Under her residence lived the daughter of a Brahmin maestro named Shanti Devi. When his father fixed an alcoholic marriage with him, Shanti Devi requested Sarat Chandra Chattopadhyay rescued from the danger. They also had a son, but Shanti Devi and her one-year-old son died of the plague of Rangoon.
Not long afterward, Sharat Chandra married his 3-year-old daughter Mokshda at the request of a fate called Krishnadas Adhikari in Rangoon. After marriage, he named Mokhtar as Hiranmayi Devi. They were childless.
Last life
In the middle ages, Sharat Chandra lived in a house in the village of Panitras (Samataber) in the Howrah district. About four to five kilometers southeast of the Deolati station on the south-east railway, the house of Samatbade situated in a pleasant setting on the banks of the Rupnarayan river.

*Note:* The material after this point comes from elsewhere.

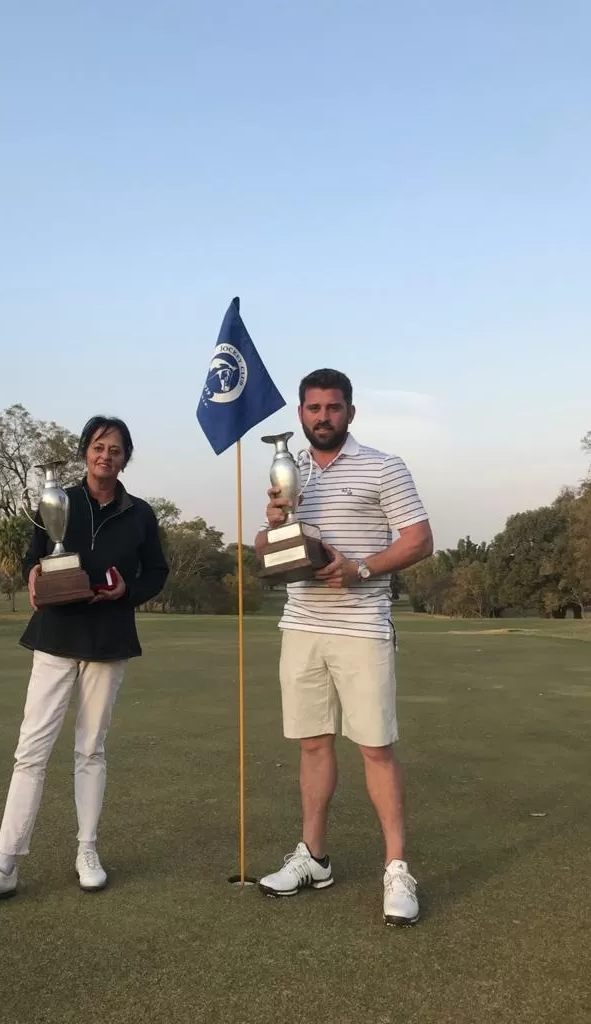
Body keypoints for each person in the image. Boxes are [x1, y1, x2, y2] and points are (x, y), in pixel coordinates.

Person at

Besides, two ponds surrounded by a sun pier, gardens, pomegranates, guava trees. In addition to the flood of houses in 1978, the soil houses of all the villages wiped out. The house of Sharatchandra’s clay surprisingly well protected from Rupnarayanan.
Until the window, the foundation covered in brick-and-cement but not damaged. Later, repairs and maintenance are being done on the government initiative. Later, Sharat Chandra also lived in Shivpur. The road from Shivpur Baitaitla Bazar to Chatterjeehat is named after Sharat Chandra. In 1937, Sharat Chandra was often ill.
On the advice of the doctor, he returned to Kolkata after spending three to four months in Deoghar to recover his health. At this time, he diagnosed with liver cancer, which had spread to his stomach. Doctors like Bidhan Chandra Roy, Kumudashankar Roy, advocated for his surgery.
Sarat Chandra was first admitted to a European Nursing Home on the Suburban Hospital Road in South Kolkata and later to the Park Nursing Home located at Victoria Terrace No. 4.
On 12 January 1938, surgeon Lalitmohan Bandyopadhyay underwent surgery on his body, but there was no survival. Four days later, on 16 January at 10 am, Sharat Chandra breathed his last.